Sebo Paul, Cerutti Bernard, Fournier Jean-Pascal, Rat Cédric, Rougerie Fabien, Senn Nicolas, Haller Dagmar M, Maisonneuve Hubert
Primary Care Unit, University of Geneva, Faculty of Medicine, Geneva, Switzerland.
Unit of Research and Development in Medical Education, University of Geneva, Faculty of Medicine, Geneva, Switzerland.
BMJ Open. 2017 Oct 6;7(10):e017958. doi: 10.1136/bmjopen-2017-017958.
We previously identified that general practitioners (GPs) in French-speaking regions of Europe had a variable uptake of common preventive recommendations. In this study, we describe GPs' reports of how they put different preventive recommendations into practice.
DESIGN, SETTING AND PARTICIPANTS: Cross-sectional study conducted in 2015 in Switzerland and France. 3400 randomly selected GPs were asked to complete a postal (n=1100) or online (n=2300) questionnaire. GPs who exclusively practiced complementary and alternative medicine were not eligible for the study. 764 GPs (response rate: postal 47%, online 11%) returned the questionnaire (428 in Switzerland and 336 in France).
We investigated how the GPs performed five preventive practices (screening for dyslipidaemia, colorectal and prostate cancer, identification of hazardous alcohol consumption and brief intervention), examining which age group they selected, the screening frequency, the test they used, whether they favoured shared decision for prostate cancer screening and their definition of hazardous alcohol use.
A large variability was observed in the way in which GPs provide these practices. 41% reported screening yearly for cholesterol, starting and stopping at variable ages. 82% did not use any test to identify hazardous drinking.
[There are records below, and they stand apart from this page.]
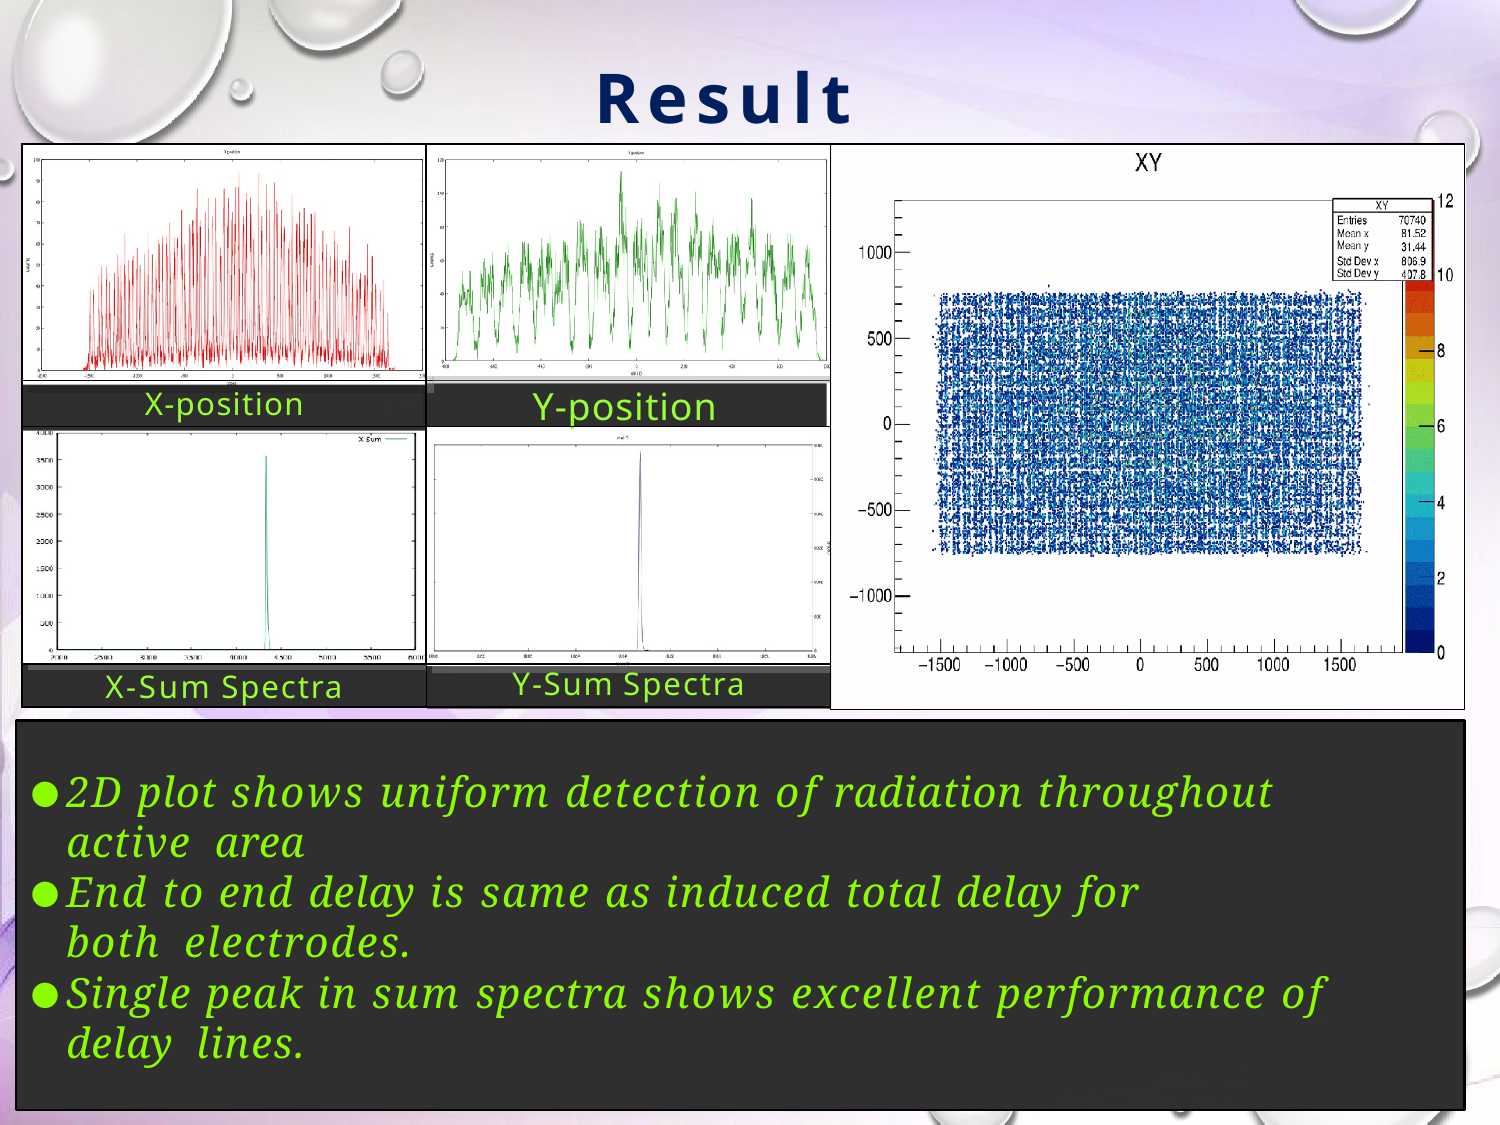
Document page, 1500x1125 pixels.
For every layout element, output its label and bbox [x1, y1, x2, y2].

picture [0, 0, 1500, 1125]
text_box [426, 143, 1466, 710]
text_box [14, 718, 1467, 1112]
text_box [22, 144, 423, 709]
The most common responses for defining hazardous drinking were, for men, ≥21 drinks/week (24%) and ≥4 drinks/occasion for binge drinking (20%), and for women, ≥14 drinks/week (28%) and ≥3 drinks/occasion (21%). Screening for colorectal cancer, mainly with colonoscopy in Switzerland (86%) and stool-based tests in France (93%), was provided every 10 years in Switzerland (65%) and 2 years in France (91%) to patients between 50 years (87%) and 75 years (67%). Prostate cancer screening, usually with shared decision (82%), was provided yearly (62%) to patients between 50 years (74%) and 75-80 years (32%-34%).
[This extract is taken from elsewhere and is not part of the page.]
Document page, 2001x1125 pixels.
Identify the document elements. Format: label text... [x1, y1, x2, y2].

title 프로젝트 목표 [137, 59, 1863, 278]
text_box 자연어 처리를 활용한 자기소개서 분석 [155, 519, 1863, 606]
The large diversity in the way these practices are provided needs to be addressed, as it could be related to some misunderstandingof the current guidelines, to barriers for guideline uptake or, more likely, to the absence of agreement between the various recommendations.
我们之前发现,欧洲法语区的全科医生(GP)对常见预防性建议的采纳情况各不相同。在本研究中,我们描述了全科医生关于他们如何将不同预防性建议付诸实践的报告。
设计、背景和参与者:2015年在瑞士和法国进行的横断面研究。随机选取3400名全科医生,要求他们完成邮寄问卷(n = 1100)或在线问卷(n = 2300)。仅从事补充和替代医学的全科医生不符合该研究条件。764名全科医生(回复率:邮寄问卷47%,在线问卷11%)返回了问卷(瑞士428名,法国336名)。
我们调查了全科医生如何开展五项预防措施(血脂异常、结直肠癌和前列腺癌筛查、识别有害饮酒及简短干预),考察他们选择的年龄组、筛查频率、使用的检测方法、是否倾向于共同决策前列腺癌筛查以及他们对有害饮酒的定义。
观察到全科医生提供这些措施的方式存在很大差异。41%的人报告每年进行胆固醇筛查,开始和停止筛查的年龄各不相同。82%的人未使用任何检测方法来识别有害饮酒。对于有害饮酒的定义,最常见的回答是,男性为每周≥21杯(24%),狂饮时每次≥4杯(20%);女性为每周≥14杯(28%),每次≥3杯(21%)。瑞士主要通过结肠镜检查(86%)、法国主要通过粪便检测(93%)对50岁(87%)至75岁(67%)的患者每10年进行一次结直肠癌筛查(瑞士为65%,法国为91%)。前列腺癌筛查通常采用共同决策(82%),对50岁(74%)至75 - 80岁(32% - 34%)的患者每年进行一次筛查(62%)。
这些措施的提供方式存在很大差异,需要加以解决,因为这可能与对当前指南的一些误解、指南采纳的障碍有关,或者更有可能与各项建议之间缺乏一致性有关。